Alongside the single, the band has released a self-directed music video and teamed up with alternative fashion brand TEN OF CLUBS for a limited edition t-shirt. Through both projects, Sungaze aims to bring greater visibility to the often-overlooked chronic illness community.

Ivory comments: “The way this song came to be feels a little bit divine. Ian [Hilvert, lead guitar] and I were taking a walk around our neighborhood, going over our to-do lists for the following day when we’d planned to work on recording some new song ideas. The conversation eventually shifted to the topic of promotion. We’ve often bemoaned the struggle that is balancing the time and effort needed to put ourselves ‘out there’ with the need for income and the time that working a day job requires. On this particular day, I realized just how angry I was about the hand I had been dealt–I spent the majority of my 20s in various states of ‘unwellness’, ranging from months spent bedridden and countless ER trips, to large swaths of time where on the outside everything looked normal but inside I was a dissociated, anxiety-ridden mess, struggling just to make it through the day. I felt like my chance at realizing my dreams had been taken from me and it was hard not to blame my body. If I had been a ‘normal’, healthy 20-something, I know my 20s would have looked a lot more like living out of a van with my best friends for weeks at a time, playing in new cities and building connections, and a lot less like the interiors of the ERs and doctor’s offices where I became a frequent-flyer. I didn’t say it out loud, but during that conversation, I realized the time was approaching where I would need to actually confront all of these feelings in some way, and I could feel a song would be coming.

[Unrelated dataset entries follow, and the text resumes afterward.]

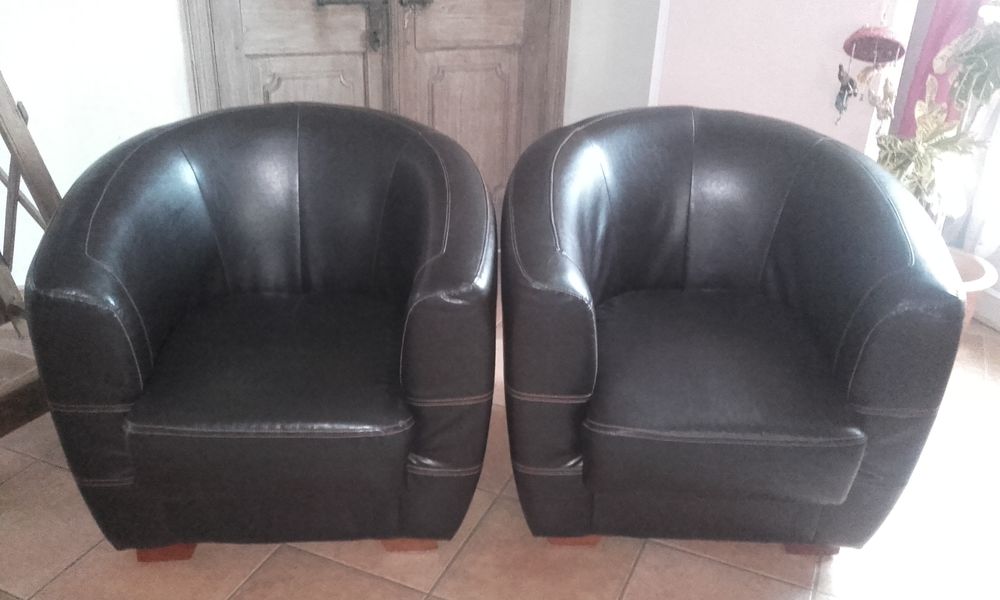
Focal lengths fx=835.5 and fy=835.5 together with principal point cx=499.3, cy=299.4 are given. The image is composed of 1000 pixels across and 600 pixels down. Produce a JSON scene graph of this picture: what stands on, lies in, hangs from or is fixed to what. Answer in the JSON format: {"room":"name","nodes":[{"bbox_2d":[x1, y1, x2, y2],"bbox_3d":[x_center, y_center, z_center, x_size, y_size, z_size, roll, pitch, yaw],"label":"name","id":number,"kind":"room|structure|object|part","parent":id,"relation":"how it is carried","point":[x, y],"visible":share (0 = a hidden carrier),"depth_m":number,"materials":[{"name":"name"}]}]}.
{"room":"living room","nodes":[
{"label":"living room","id":0,"kind":"room"},
{"bbox_2d":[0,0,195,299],"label":"left wall","id":1,"kind":"structure","parent":0,"point":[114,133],"depth_m":2.50,"materials":[{"name":"white paint"}]},
{"bbox_2d":[0,282,999,599],"bbox_3d":[0.088,0.853,1.295,5.272,0.100,5.300,-8,27,-20],"label":"tiled floor","id":2,"kind":"structure","parent":0,"point":[635,582],"depth_m":1.82,"materials":[{"name":"beige tile"}]},
{"bbox_2d":[0,66,61,446],"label":"staircase railing","id":3,"kind":"object","parent":2,"relation":"on","point":[15,204],"visible":0.68,"depth_m":1.96,"materials":[{"name":"brown wood"}]},
{"bbox_2d":[26,103,488,557],"bbox_3d":[-0.447,0.043,1.829,0.862,0.837,0.814,1,26,-2],"label":"armchair","id":4,"kind":"object","parent":2,"relation":"on","point":[93,263],"visible":0.99,"depth_m":1.63,"materials":[{"name":"black leather"}]},
{"bbox_3d":[-0.712,0.507,1.812,0.096,0.076,0.088,1,26,-2],"label":"leg","id":5,"kind":"part","parent":4,"relation":"part of","materials":[{"name":"wood"}]},
{"bbox_3d":[-0.435,0.135,1.814,0.579,0.175,0.591,1,26,-2],"label":"seat cushion","id":6,"kind":"part","parent":4,"relation":"part of","materials":[{"name":"black leather"}]},
{"bbox_3d":[-0.196,0.498,1.873,0.101,0.082,0.090,1,26,-2],"label":"leg","id":7,"kind":"part","parent":4,"relation":"part of","materials":[{"name":"brown wood"}]},
{"bbox_2d":[507,106,965,553],"bbox_3d":[0.445,0.054,1.864,0.865,0.842,0.817,2,26,-1],"label":"leather armchair","id":8,"kind":"object","parent":2,"relation":"on","point":[906,250],"visible":0.99,"depth_m":1.66,"materials":[{"name":"black leather"}]},
{"bbox_3d":[0.172,0.495,1.908,0.103,0.076,0.097,2,26,-1],"label":"leg","id":9,"kind":"part","parent":8,"relation":"part of","materials":[{"name":"wood"}]},
{"bbox_3d":[0.438,0.147,1.847,0.591,0.188,0.602,2,26,-1],"label":"seat cushion","id":10,"kind":"part","parent":8,"relation":"part of","materials":[{"name":"leather"}]},
{"bbox_3d":[0.699,0.517,1.896,0.091,0.076,0.087,2,26,-1],"label":"leg","id":11,"kind":"part","parent":8,"relation":"part of","materials":[{"name":"brown wood"}]},
{"bbox_2d":[948,247,996,329],"bbox_3d":[1.386,-0.005,2.735,0.374,0.273,0.377,-8,27,-20],"label":"plant pot","id":12,"kind":"object","parent":2,"relation":"on","point":[982,263],"visible":0.2,"depth_m":2.64,"materials":[{"name":"beige ceramic"}]},
{"bbox_2d":[876,0,999,239],"bbox_3d":[1.343,-0.527,2.431,0.561,0.970,0.584,-8,27,-20],"label":"potted plant","id":13,"kind":"object","parent":12,"relation":"in","point":[919,159],"visible":0.63,"depth_m":2.41,"materials":[{"name":"green plant"}]},
{"bbox_2d":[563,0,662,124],"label":"back wall","id":14,"kind":"structure","parent":0,"point":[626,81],"depth_m":3.08,"materials":[{"name":"paint"}]},
{"bbox_2d":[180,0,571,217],"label":"wooden door","id":15,"kind":"structure","parent":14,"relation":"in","point":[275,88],"depth_m":2.80,"materials":[{"name":"brown wood"}]},
{"bbox_2d":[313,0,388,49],"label":"door handle","id":16,"kind":"object","parent":15,"relation":"attached to","point":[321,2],"visible":0.98,"depth_m":2.67,"materials":[{"name":"black metal"}]},
{"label":"panel","id":17,"kind":"part","parent":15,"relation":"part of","materials":[{"name":"brown wood"}]},
{"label":"handle","id":18,"kind":"part","parent":15,"relation":"part of","materials":[{"name":"metal"}]},
{"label":"latch","id":19,"kind":"part","parent":15,"relation":"part of","materials":[{"name":"black metal"}]},
{"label":"panel","id":20,"kind":"part","parent":15,"relation":"part of","materials":[{"name":"brown wood"}]},
{"bbox_2d":[648,0,912,154],"bbox_3d":[0.885,-1.193,2.463,0.412,2.562,0.592,-8,27,-20],"label":"right wall","id":21,"kind":"structure","parent":0,"point":[794,62],"depth_m":2.52,"materials":[{"name":"paint"}]},
{"bbox_2d":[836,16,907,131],"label":"hanging ornament","id":22,"kind":"object","parent":21,"relation":"hanging from","point":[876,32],"visible":0.99,"depth_m":2.31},
{"bbox_2d":[833,63,858,124],"bbox_3d":[0.974,-0.581,2.359,0.054,0.176,0.055,-8,27,-20],"label":"hanging ornament","id":23,"kind":"object","parent":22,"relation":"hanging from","point":[843,86],"visible":0.98,"depth_m":2.35,"materials":[{"name":"grey"}]},
{"bbox_2d":[893,0,987,139],"bbox_3d":[1.511,-1.148,2.522,0.143,2.276,0.327,-8,27,-20],"label":"red curtain","id":24,"kind":"object","parent":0,"point":[934,38],"visible":0.31,"depth_m":2.74,"materials":[{"name":"fabric"}]},
{"bbox_2d":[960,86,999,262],"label":"white curtain","id":25,"kind":"object","parent":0,"point":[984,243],"visible":0.56,"depth_m":2.79,"materials":[{"name":"white fabric"}]},
{"bbox_2d":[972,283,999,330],"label":"baseboard","id":26,"kind":"structure","parent":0,"point":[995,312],"depth_m":2.88,"materials":[{"name":"white paint"}]}
]}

Instead of heading to the studio and checking off her to-do list the next day, Snow ended up sidelined by a head cold, unable to follow through with her plans.

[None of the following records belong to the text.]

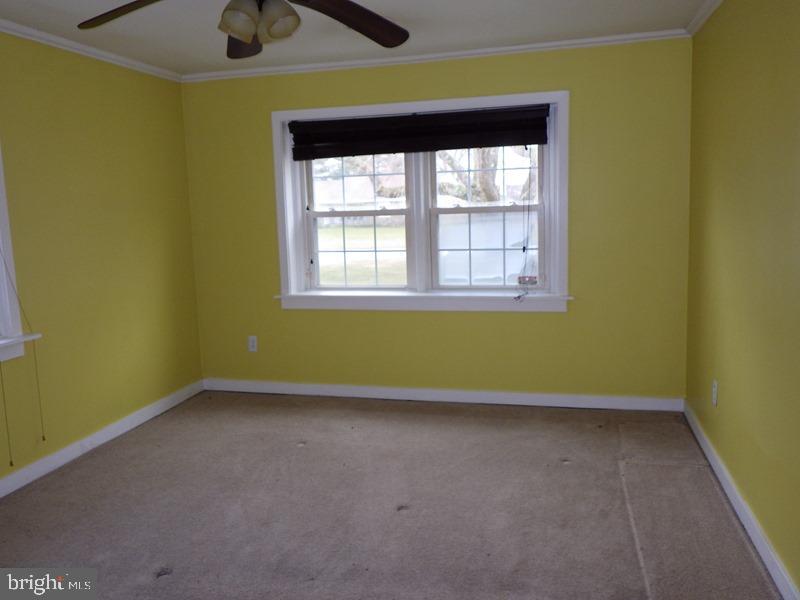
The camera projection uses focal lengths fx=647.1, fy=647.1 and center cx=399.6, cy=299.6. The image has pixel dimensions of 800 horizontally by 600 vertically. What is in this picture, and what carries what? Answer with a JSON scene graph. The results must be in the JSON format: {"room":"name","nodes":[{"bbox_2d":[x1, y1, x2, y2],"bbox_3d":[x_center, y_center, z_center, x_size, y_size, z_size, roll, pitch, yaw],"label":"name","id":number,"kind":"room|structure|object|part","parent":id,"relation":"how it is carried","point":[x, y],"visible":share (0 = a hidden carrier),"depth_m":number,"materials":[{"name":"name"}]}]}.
{"room":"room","nodes":[
{"label":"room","id":0,"kind":"room"},
{"bbox_2d":[0,29,203,489],"bbox_3d":[-2.315,-0.111,2.622,0.170,2.435,5.150,0,8,15],"label":"left wall","id":1,"kind":"structure","parent":0,"point":[161,306],"depth_m":3.95,"materials":[{"name":"yellow paint"}]},
{"bbox_2d":[0,146,38,361],"bbox_3d":[-2.273,-0.349,2.775,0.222,1.500,1.373,0,8,15],"label":"window","id":2,"kind":"structure","parent":1,"relation":"in","point":[5,214],"depth_m":3.38,"materials":[{"name":"white paint"}]},
{"bbox_2d":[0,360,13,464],"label":"blind cord","id":3,"kind":"object","parent":2,"relation":"hanging from","point":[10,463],"visible":0.99,"depth_m":3.30,"materials":[{"name":"fabric"}]},
{"bbox_2d":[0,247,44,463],"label":"blind cord","id":4,"kind":"object","parent":2,"relation":"hanging from","point":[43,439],"visible":0.99,"depth_m":3.39,"materials":[{"name":"fabric"}]},
{"bbox_2d":[0,20,180,81],"bbox_3d":[-2.222,-1.310,2.579,0.053,0.059,4.569,0,8,15],"label":"crown molding","id":5,"kind":"structure","parent":1,"relation":"attached to","point":[98,52],"depth_m":3.86,"materials":[{"name":"white paint"}]},
{"bbox_2d":[0,379,204,496],"bbox_3d":[-2.136,1.014,2.942,0.016,0.093,4.525,0,8,15],"label":"baseboard","id":6,"kind":"structure","parent":1,"relation":"attached to","point":[125,429],"depth_m":3.92,"materials":[{"name":"white paint"}]},
{"bbox_2d":[0,0,716,76],"bbox_3d":[-0.504,-1.374,2.049,4.052,0.117,5.189,0,8,15],"label":"ceiling","id":7,"kind":"structure","parent":0,"point":[424,42],"depth_m":3.67,"materials":[{"name":"white paint"}]},
{"bbox_2d":[78,0,408,58],"bbox_3d":[-0.509,-1.105,2.182,1.294,0.447,1.294,0,8,15],"label":"ceiling fan","id":8,"kind":"object","parent":7,"relation":"hanging from","point":[242,36],"visible":0.99,"depth_m":2.32,"materials":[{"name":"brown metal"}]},
{"bbox_3d":[-0.940,-1.024,2.285,0.488,0.072,0.364,-3,8,-11],"label":"blade","id":9,"kind":"part","parent":8,"relation":"part of","materials":[{"name":"brown wood"}]},
{"bbox_3d":[-0.514,-0.908,2.090,0.124,0.130,0.128,0,8,15],"label":"shade","id":10,"kind":"part","parent":8,"relation":"part of","materials":[{"name":"glass"}]},
{"bbox_3d":[-0.603,-1.037,2.549,0.265,0.105,0.506,-3,8,-12],"label":"blade","id":11,"kind":"part","parent":8,"relation":"part of","materials":[{"name":"brown wood"}]},
{"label":"light fixture","id":12,"kind":"part","parent":8,"relation":"part of","materials":[{"name":"glass"}]},
{"bbox_3d":[-0.405,-0.928,2.147,0.127,0.133,0.130,0,8,15],"label":"shade","id":13,"kind":"part","parent":8,"relation":"part of","materials":[{"name":"glass"}]},
{"bbox_3d":[-0.193,-1.047,2.428,0.558,0.090,0.366,-7,10,-35],"label":"blade","id":14,"kind":"part","parent":8,"relation":"part of","materials":[{"name":"brown wood"}]},
{"bbox_2d":[0,389,780,599],"bbox_3d":[-0.482,1.141,2.390,4.032,0.115,5.170,0,8,15],"label":"carpet floor","id":15,"kind":"structure","parent":0,"point":[171,582],"depth_m":3.05,"materials":[{"name":"carpet"}]},
{"bbox_2d":[182,36,690,402],"bbox_3d":[0.112,-0.481,4.663,3.721,2.453,0.176,0,8,15],"label":"back wall","id":16,"kind":"structure","parent":0,"point":[552,321],"depth_m":4.44,"materials":[{"name":"paint"}]},
{"bbox_2d":[248,336,257,351],"bbox_3d":[-1.140,0.339,5.005,0.073,0.119,0.009,0,8,15],"label":"wall socket","id":17,"kind":"object","parent":16,"relation":"attached to","point":[250,343],"visible":0.99,"depth_m":5.00,"materials":[{"name":"white plastic"}]},
{"bbox_2d":[269,90,570,310],"bbox_3d":[0.125,-0.653,4.629,2.169,1.451,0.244,0,8,15],"label":"double window","id":18,"kind":"structure","parent":16,"relation":"in","point":[290,227],"depth_m":4.63,"materials":[{"name":"white"}]},
{"bbox_3d":[-0.337,-0.581,4.773,0.880,1.099,0.083,0,8,15],"label":"sash","id":19,"kind":"part","parent":18,"relation":"part of","materials":[{"name":"white"}]},
{"bbox_2d":[289,103,549,159],"bbox_3d":[0.101,-1.151,4.459,1.847,0.276,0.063,0,8,15],"label":"window blind","id":20,"kind":"object","parent":18,"relation":"attached to","point":[434,116],"visible":0.98,"depth_m":4.43,"materials":[{"name":"fabric"}]},
{"bbox_2d":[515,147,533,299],"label":"blind cord","id":21,"kind":"object","parent":20,"relation":"hanging from","point":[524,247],"visible":0.96,"depth_m":4.40,"materials":[{"name":"fabric"}]},
{"bbox_3d":[0.591,-0.587,4.498,0.876,1.096,0.085,0,8,15],"label":"sash","id":22,"kind":"part","parent":18,"relation":"part of","materials":[{"name":"white"}]},
{"bbox_2d":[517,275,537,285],"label":"window sticker","id":23,"kind":"object","parent":18,"relation":"attached to","point":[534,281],"visible":0.95,"depth_m":4.52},
{"bbox_2d":[181,29,688,81],"bbox_3d":[0.057,-1.645,4.398,3.512,0.053,0.049,0,8,15],"label":"crown molding","id":24,"kind":"structure","parent":16,"relation":"attached to","point":[305,66],"depth_m":4.32,"materials":[{"name":"white paint"}]},
{"bbox_2d":[202,378,684,411],"bbox_3d":[0.140,0.688,4.724,3.532,0.093,0.015,0,8,15],"label":"baseboard","id":25,"kind":"structure","parent":16,"relation":"attached to","point":[568,405],"depth_m":4.64,"materials":[{"name":"white paint"}]},
{"bbox_2d":[684,0,799,597],"bbox_3d":[1.291,-0.092,1.707,0.180,2.424,5.063,0,8,15],"label":"right wall","id":26,"kind":"structure","parent":0,"point":[749,69],"depth_m":2.72,"materials":[{"name":"paint"}]},
{"bbox_2d":[684,0,722,36],"bbox_3d":[1.159,-1.282,1.666,0.058,0.067,4.626,0,8,15],"label":"crown molding","id":27,"kind":"structure","parent":26,"relation":"attached to","point":[708,14],"depth_m":3.54,"materials":[{"name":"white paint"}]},
{"bbox_2d":[711,380,718,405],"bbox_3d":[1.644,0.485,3.383,0.011,0.127,0.079,0,8,15],"label":"wall socket","id":28,"kind":"object","parent":26,"relation":"attached to","point":[714,395],"visible":0.98,"depth_m":3.36,"materials":[{"name":"white plastic"}]},
{"bbox_2d":[684,402,799,599],"bbox_3d":[1.272,1.040,1.986,0.016,0.093,4.673,0,8,15],"label":"baseboard","id":29,"kind":"structure","parent":26,"relation":"attached to","point":[701,442],"depth_m":2.73,"materials":[{"name":"white paint"}]},
{"label":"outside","id":30,"kind":"structure","parent":0,"visible":0},
{"bbox_2d":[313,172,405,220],"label":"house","id":31,"kind":"structure","parent":30,"point":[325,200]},
{"bbox_2d":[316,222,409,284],"label":"lawn","id":32,"kind":"structure","parent":30,"point":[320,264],"materials":[{"name":"green plant"}]},
{"label":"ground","id":33,"kind":"structure","parent":30,"visible":0},
{"bbox_2d":[436,145,534,202],"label":"tree","id":34,"kind":"object","parent":33,"relation":"on","point":[494,165],"visible":0.22,"materials":[{"name":"plant"}]},
{"bbox_2d":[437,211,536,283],"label":"window pane","id":35,"kind":"object","parent":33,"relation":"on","point":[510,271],"visible":0.44,"depth_m":9.92,"materials":[{"name":"white"}]}
]}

Ivory continues: “Ian went to the studio the next day and I stayed home. About mid-way through the afternoon, I get an email from him containing an mp3 titled ‘Feel Better Tomorrow’. It was an instrumental track based on a riff he had been playing around the apartment for a few days prior. I was immediately sucked in and I knew this was the song. We ended up restructuring it a couple times before landing on what it is today and it was definitely a labor of love. There were times where I think we both wanted to give up on the track, but we pushed through and trusted the process and ended up with what may be my favorite song yet. It didn’t turn out the way we initially planned, but it came out the way I think it was meant to be. In a way, that turn of events ended up mirroring my experience with chronic illness better than I could have planned.